Saturday, January 25, 2014

Half-Blood Blues by Esi Edugyan


This novel has been on a shelf since August 2012 and was recommended by my friends at Fanfare Books, Stratford, Ontario, Canada.  It was a finalist for several awards including the prestigious Man Booker Prize and was awarded the Scotia Bank Giller Prize for 2011.  Earlier reviews mention the beauty of the language and compare Edugyan’s use of dialect to the talents of Mark Twain. This year it is one of the novels chosen for Canada Reads, and that is why it finally got the reading it deserved.   Esi Edugyan has created a masterful tale bringing to light the world of Jazz in Europe during the horror of the Hitler years.

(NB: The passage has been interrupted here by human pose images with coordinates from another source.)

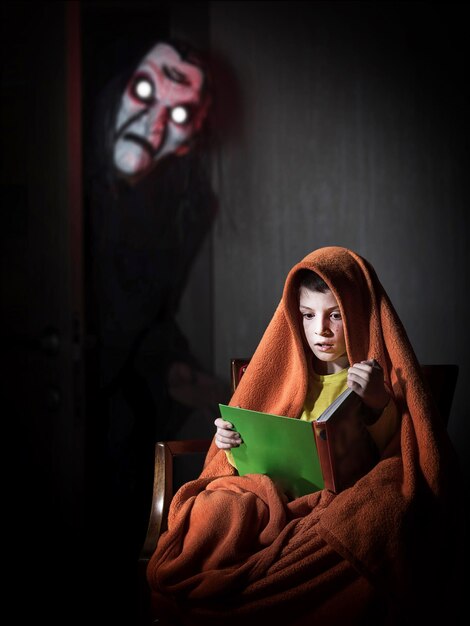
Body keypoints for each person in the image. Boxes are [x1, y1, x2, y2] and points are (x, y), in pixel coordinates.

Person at [146, 246, 465, 626]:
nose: (321, 331)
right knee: (215, 510)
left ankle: (273, 604)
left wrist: (379, 404)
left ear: (357, 313)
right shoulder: (286, 373)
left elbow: (401, 458)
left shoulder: (376, 380)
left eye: (335, 316)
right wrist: (231, 445)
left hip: (336, 504)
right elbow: (254, 453)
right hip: (275, 497)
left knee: (375, 517)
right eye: (308, 316)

            From the liner notes: “Paris, 1940.  A brilliant jazz musician, Hiero, is arrested by the Nazis and never heard from again.  He is twenty years old.  He is a German citizen.  And he is black.  Fifty years later, his friend and fellow musician, Sid, must relive that unforgettable time…”  Passions fill this story: for Jazz, for life, for love, for success, but it is the realness of the characters that stands out for me.  Hiero, Sid, Chip, Pau, Ernst, and Delilah are real – REAL.  The friendships in this novel demonstrate love and betrayal.  The reader’s loyalties are tried along with the loyalties of the characters.  Along the way the reader is immersed in the experience of living in Berlin and Paris during the beginnings of World War II.

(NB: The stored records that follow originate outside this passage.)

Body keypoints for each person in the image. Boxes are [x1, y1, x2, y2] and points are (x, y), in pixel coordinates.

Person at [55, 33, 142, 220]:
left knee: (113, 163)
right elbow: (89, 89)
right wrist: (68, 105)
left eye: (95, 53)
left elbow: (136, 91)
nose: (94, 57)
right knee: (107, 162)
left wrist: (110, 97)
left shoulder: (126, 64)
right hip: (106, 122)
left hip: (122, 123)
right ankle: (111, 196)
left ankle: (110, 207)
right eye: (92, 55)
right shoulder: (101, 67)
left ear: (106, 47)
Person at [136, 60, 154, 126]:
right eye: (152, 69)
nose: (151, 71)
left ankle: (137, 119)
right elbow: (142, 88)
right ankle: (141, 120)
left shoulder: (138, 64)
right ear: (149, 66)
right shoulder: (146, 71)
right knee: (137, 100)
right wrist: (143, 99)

            Hiero is a black German unable to get papers in Hitler’s Germany, while Sid and Chip, originally from Baltimore, have been friends since childhood.  And the novel is not just about being black in Germany, “Cause blacks just wasn’t no kind of priority back in those years.  I guess there just wasn’t enough of us” (77).  But the friendships are uneasy in this novel and music, talent, and the love for one woman, Delilah, cause conflicts and jealousies.  Introduced into this world is Louis Armstrong, and his interest in this group of Germany based jazz musicians becomes an integral part of the controversy.  The recording of a song entitled “Half-Blood Blues” becomes an obsession for Hiero, and disc after disc is destroyed until Sid slips one in his vest: “…and it was like I could feel the damn disc just sitting in there, still warm.  I felt its presence so intensely it seemed strange the others ain’t sensed it too.  Its wax holding all that heat like an altar candle” (5).

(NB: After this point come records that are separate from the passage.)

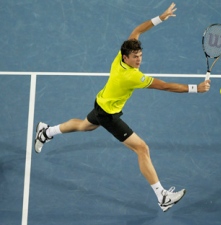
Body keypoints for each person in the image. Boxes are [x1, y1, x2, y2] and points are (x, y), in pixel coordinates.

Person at [35, 2, 211, 212]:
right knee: (142, 149)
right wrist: (195, 88)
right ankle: (162, 196)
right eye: (135, 57)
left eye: (140, 56)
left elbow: (137, 30)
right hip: (108, 115)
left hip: (101, 103)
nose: (139, 60)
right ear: (126, 57)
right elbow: (164, 86)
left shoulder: (122, 55)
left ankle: (46, 131)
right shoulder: (132, 76)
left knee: (83, 125)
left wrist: (160, 18)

            To say much more would give away too many moments I do not want to deny to anyone who chooses to read this book.  Just one teaser without spoiling anything, the trip to the zoo in Hamburg gave me a picture of life in Germany, not a result of Hitler but predating his power, a picture I wish I could erase from my mind’s eye.  Read it.


Edugyan, Esi. Half-Blood Blues. Toronto: Thomas Allen Publishers, 2011. Print.